The resulting angles can be converted to degrees and outputted using some basic Math and String functions:
```
String.format("%.3f",Math.toDegrees(orientation[0]))+"\u00B0" //include the degree symbol!
```

The rotation vector sensor works well enough, but another potential option in API 18+ is the Game rotation vector sensor. This compound sensor is almost exactly the same as the ROTATION_VECTOR sensor, but it does not use the magnetometer so is not influenced by magnetic fields. This means that rather than having “0” rotation be based on compass directions North and East, “0” rotation can be based on some other starting angle (determined by the gyroscope). This can be useful in certain situations where magnetic fields may introduce errors, but can also involve gyroscope-based sampling drift over time.

We can easily swap this in, without changing most of our code. We can even check the API version dynamically in Java using:
```
if (Build.VERSION.SDK_INT >= Build.VERSION_CODES.JELLY_BEAN_MR2) {
    //... API 18+
}
```
This strategy is useful for any API dependent options, including external storage access and SMS support!

Coordinates

As illustrated above, motion sensors use a standard 3D Cartesian coordinate system, with the x and y axes matching what you expect on the screen (with the “origin” at the center of the phone), and the z coming out of the front of the device (following the right-hand rule as a proper coordinate system should). However, there are a few “gotchyas” to consider.

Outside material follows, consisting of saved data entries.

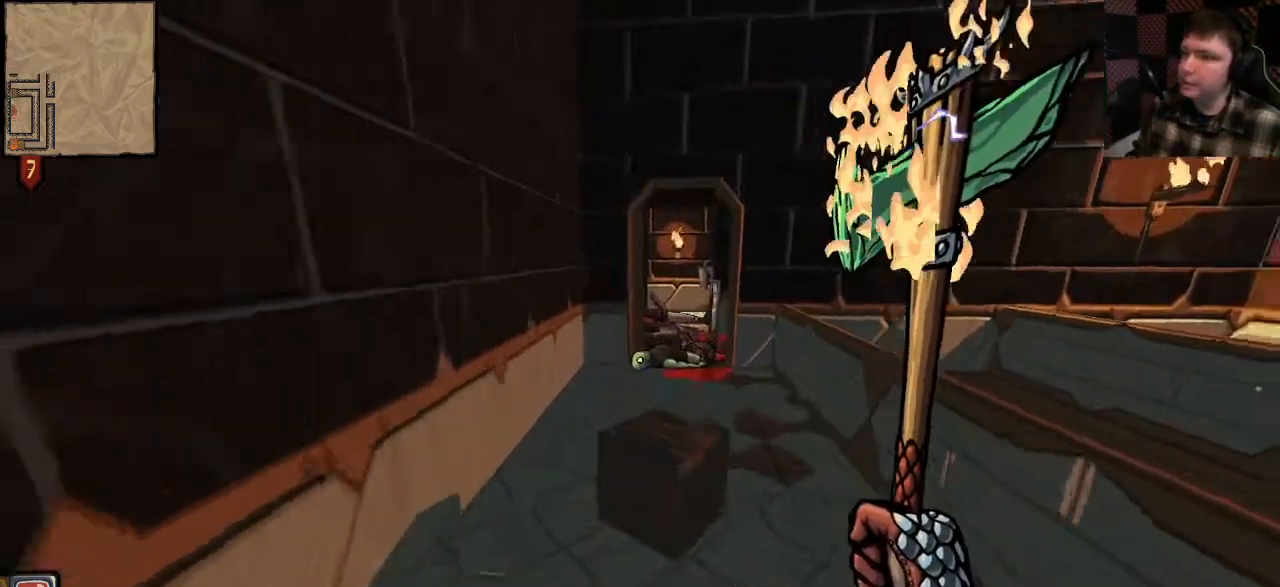
{"keys": ["shift", "w"], "mouse": [], "events": [[267, "space", "up"]]}
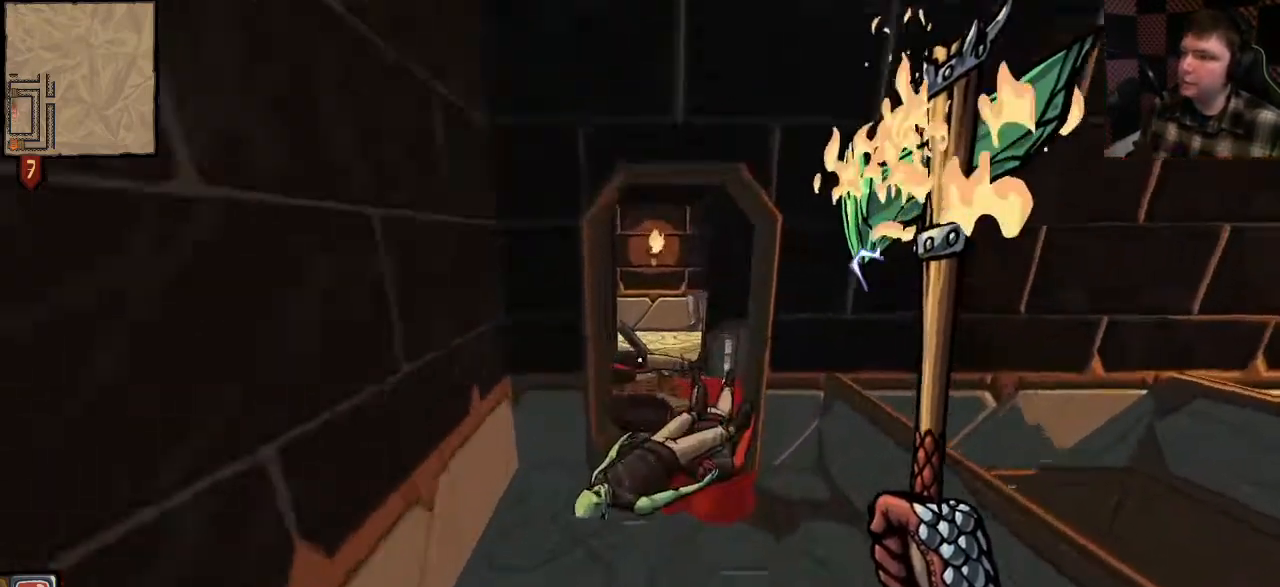
{"keys": ["shift", "w"], "mouse": [], "events": []}
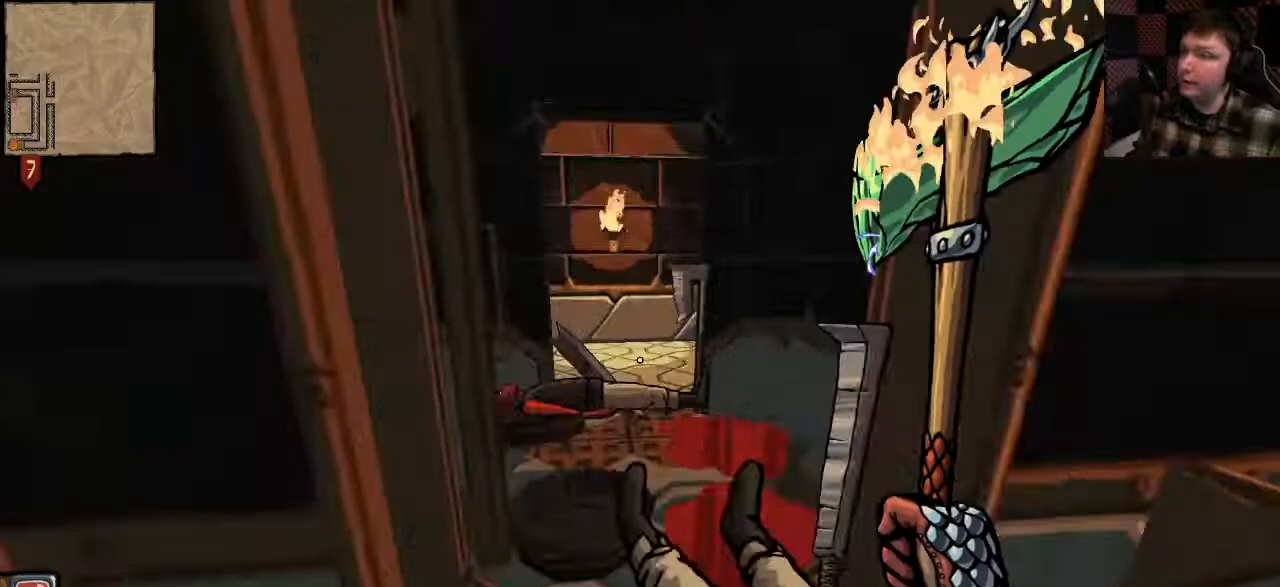
{"keys": ["shift", "w"], "mouse": [], "events": [[267, "space", "down"], [400, "space", "up"]]}
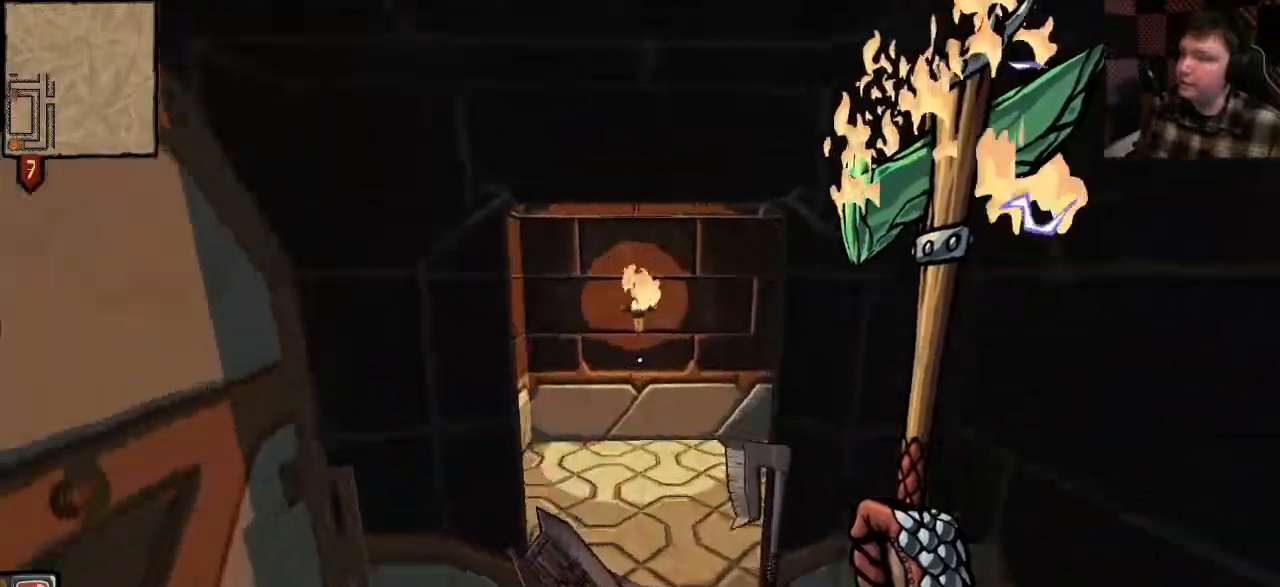
{"keys": ["shift", "w"], "mouse": [], "events": []}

For example, note that the values returned by the getOrientation() method are not in x,y,z order (but instead in z, x, y order)—and in fact represent rotations around the -x and -z axes. This is detailed in the documentation, and can be confirmed through testing. Thus you need to be careful about exactly what units you’re working with when accessing a particular sensor!

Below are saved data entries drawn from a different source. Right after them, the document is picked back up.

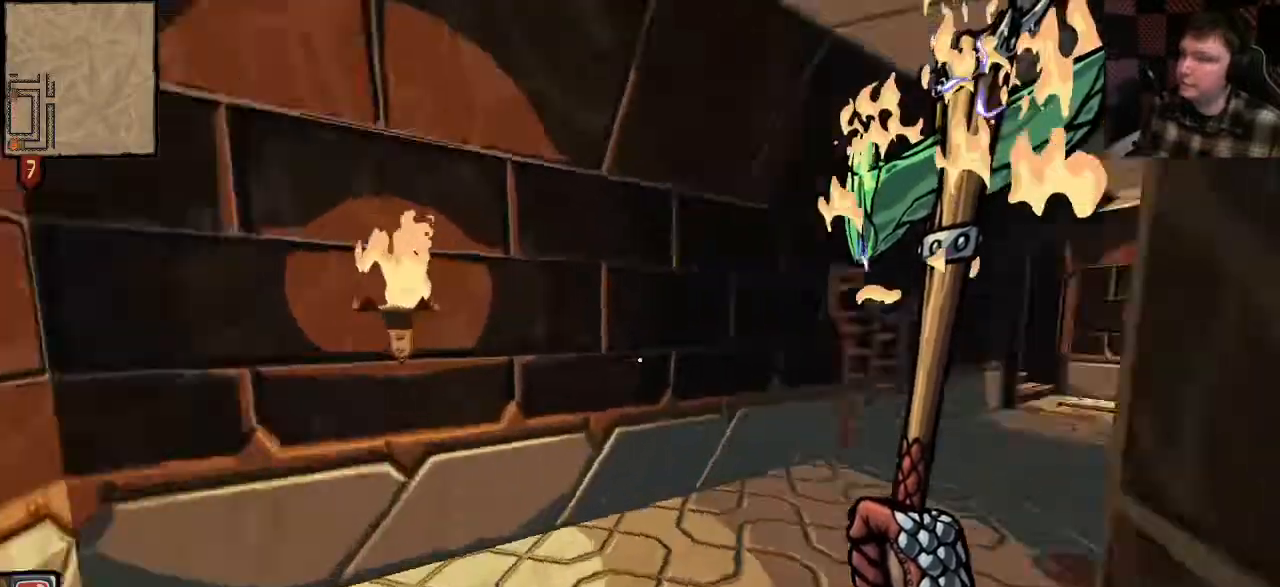
{"keys": ["shift", "w"], "mouse": [], "events": [[67, "a", "down"], [100, "shift", "up"], [233, "shift", "down"], [400, "a", "up"]]}
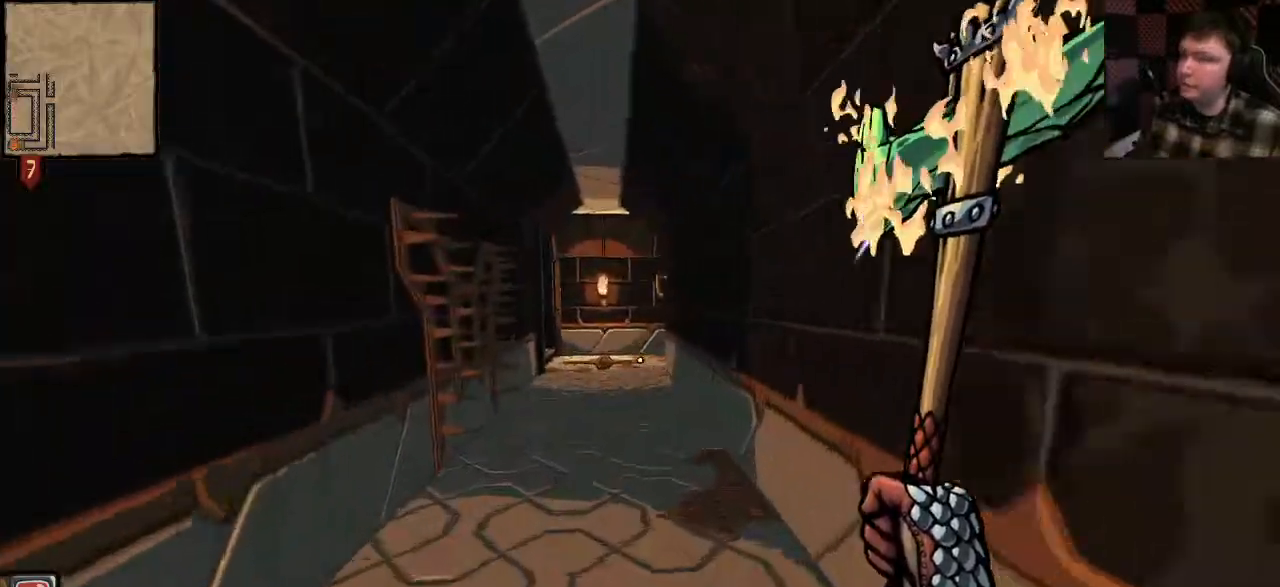
{"keys": ["shift", "w"], "mouse": [], "events": []}
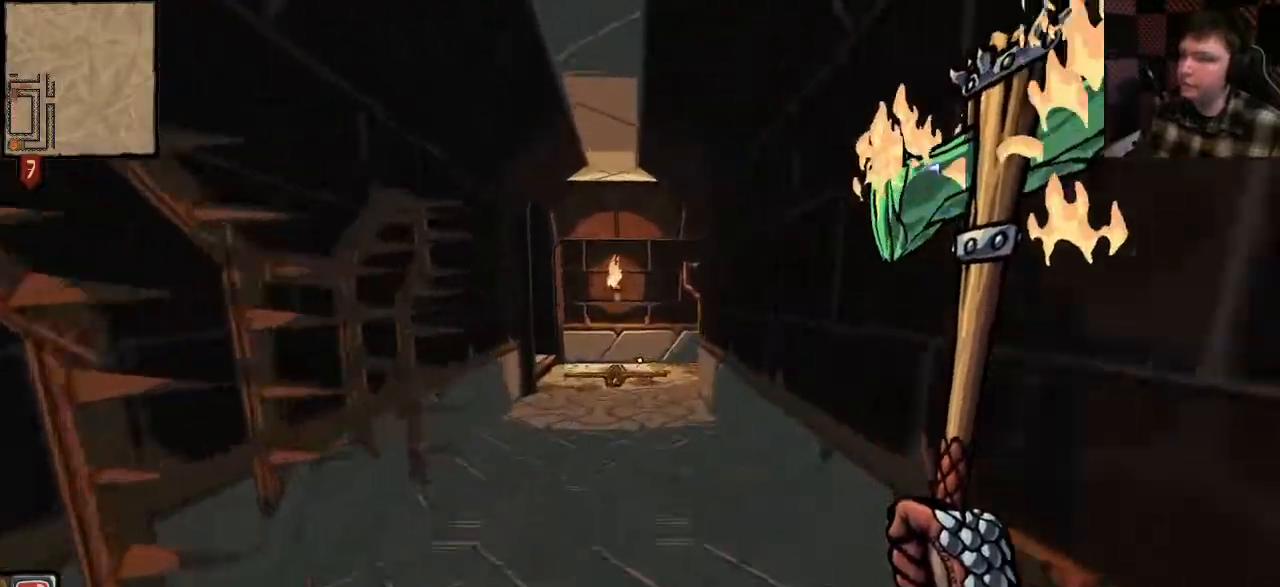
{"keys": ["shift", "w"], "mouse": [], "events": []}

Moreover, the coordinate system used by the sensors is based on the device’s frame of reference, not on the Activity or the software configuration! The x axis always goes across the “natural” orientation of the device (portrait mode for most devices, though landscape mode for some tablets), and rotating the device (e.g., into landscape mode) won’t actually change the coordinate system. This is because the sensors are responding to the hardware’s orientation, and not considering the software-based configuration.

One solution to dealing with multiple configurations is to use the SensorManager#remapCoordinateSystem() method to “remap” the rotation matrix. With this method, you specify which axes should be transformed into which other axes (e.g., which axes will become the new x and y), and then pass in a rotation matrix to adjust. You can then fetch the orientation from this rotation matrix as before. You can determine the device’s current orientation with Display#getRotation() method:
```
Display display = ((WindowManager) getSystemService(Context.WINDOW_SERVICE)).getDefaultDisplay();
display.getRotation();
```
It is also common for some motion-based applications (such as games or other graphical systems) to be restricted to a single configuration, so that you wouldn’t need to dynamically handle coordinate systems within a single device.